## [Task statement]
Edit the records below by replacing "Disclaimer" with "Legal Notice" and leaving everything else unchanged. Omit the pictures from your answer.
= Beginning of Section =
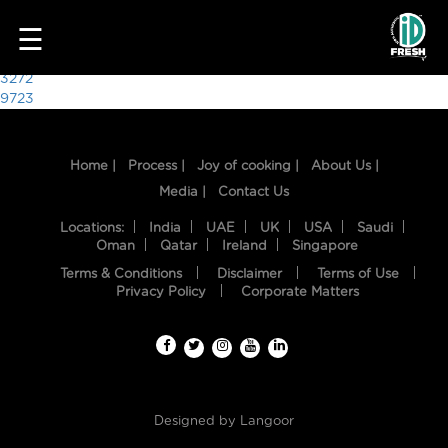
4938
☰
Post
3272
9723
navigation
Home |
Process |
Joy of cooking |
About Us |
Media |
Contact Us
Locations:
India
UAE
UK
USA
Saudi
Oman
Qatar
Ireland
Singapore
Terms & Conditions
Disclaimer
Terms of Use
HOME
Privacy Policy
Corporate Matters
OUR
FOOD
PROCESS
Designed by
Langoor
RECIPES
= End of Section =
## [Expected answer]
4938
☰
Post
3272
9723
navigation
Home |
Process |
Joy of cooking |
About Us |
Media |
Contact Us
Locations:
India
UAE
UK
USA
Saudi
Oman
Qatar
Ireland
Singapore
Terms & Conditions
Legal Notice
Terms of Use
HOME
Privacy Policy
Corporate Matters
OUR
FOOD
PROCESS
Designed by
Langoor
RECIPES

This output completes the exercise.